Hoofdstuk 3 - Waar ben je?
Seraphina
De deur kraakte toen Sera het verduisterde appartement binnenstapte. De bekende stank van alcohol en oude sigaretten hing als een verstikkende deken in de lucht. Haar vingers klemden zich steviger om de band van haar rugzak terwijl ze voorzichtig door de rommel bewoog. Gebroken glas glinsterde vaag onder het zwakke keukenlicht, en de schaduw van haar vader hing dreigend over de versleten fauteuil in de hoek.
Hij was wakker.
“Waar ben je in godsnaam geweest?” klonk zijn stem schor, scherp als gebroken glas.
Sera slikte moeizaam. “Op werk. Ik had je verteld dat ik vanavond een belangrijke klus had.”
“Werk,” sneerde hij, terwijl hij zich overeind duwde.
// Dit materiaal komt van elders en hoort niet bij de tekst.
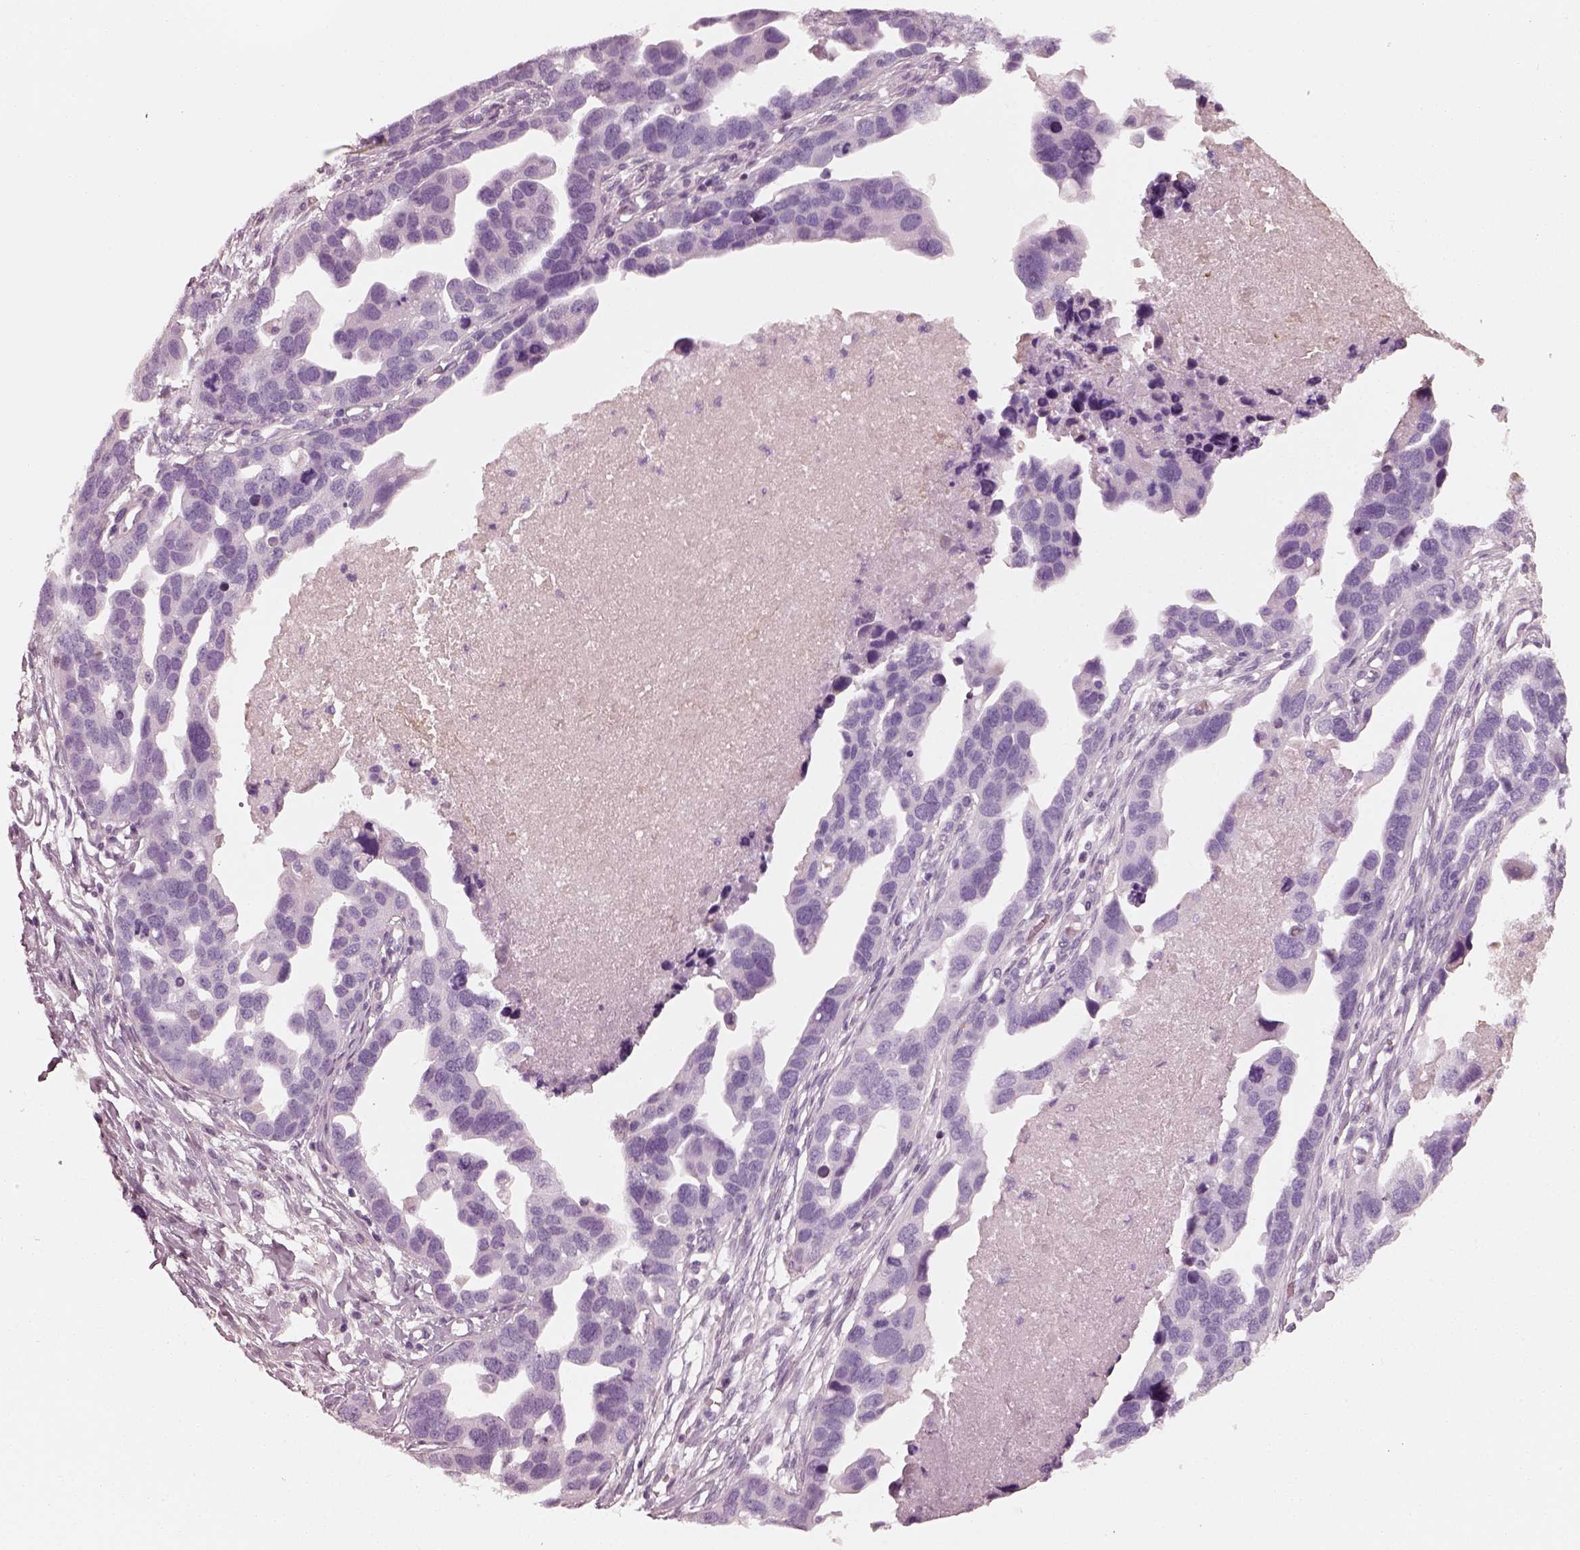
{"staining": {"intensity": "negative", "quantity": "none", "location": "none"}, "tissue": "ovarian cancer", "cell_type": "Tumor cells", "image_type": "cancer", "snomed": [{"axis": "morphology", "description": "Cystadenocarcinoma, serous, NOS"}, {"axis": "topography", "description": "Ovary"}], "caption": "Immunohistochemical staining of human serous cystadenocarcinoma (ovarian) reveals no significant staining in tumor cells.", "gene": "RS1", "patient": {"sex": "female", "age": 54}}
De fles in zijn hand klotste met amberkleurige vloeistof. Zijn ogen, doorbloed en wild, fixeerden zich op haar als een roofdier. “Lieg niet tegen me, meisje. Denk je dat ik niet weet wat je uitspookt? Met wie je omgaat?”
Ze deed een stap achteruit, haar adem stokte in haar keel. “Ik lieg niet. Ik probeer iets op te bouwen voor mezelf—voor ons. Zodat we niet meer zo hoeven te leven.”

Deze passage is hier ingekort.